TASK REQUIREMENTS:
I'd ask you to write out the lines below exactly, with no images.

Page images and extracted text
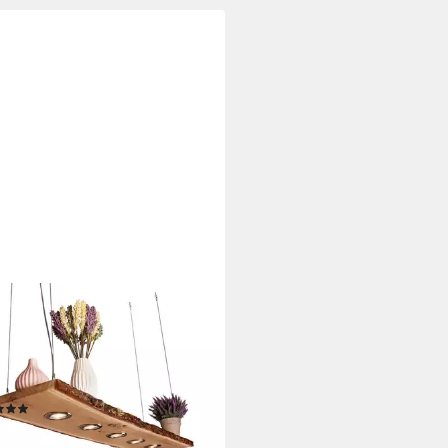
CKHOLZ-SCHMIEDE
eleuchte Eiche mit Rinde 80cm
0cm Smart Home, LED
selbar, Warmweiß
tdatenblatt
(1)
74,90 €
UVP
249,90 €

TASK SOLUTION:
CKHOLZ-SCHMIEDE
eleuchte Eiche mit Rinde 80cm
0cm Smart Home, LED
selbar, Warmweiß
tdatenblatt
(1)
74,90 €
UVP
249,90 €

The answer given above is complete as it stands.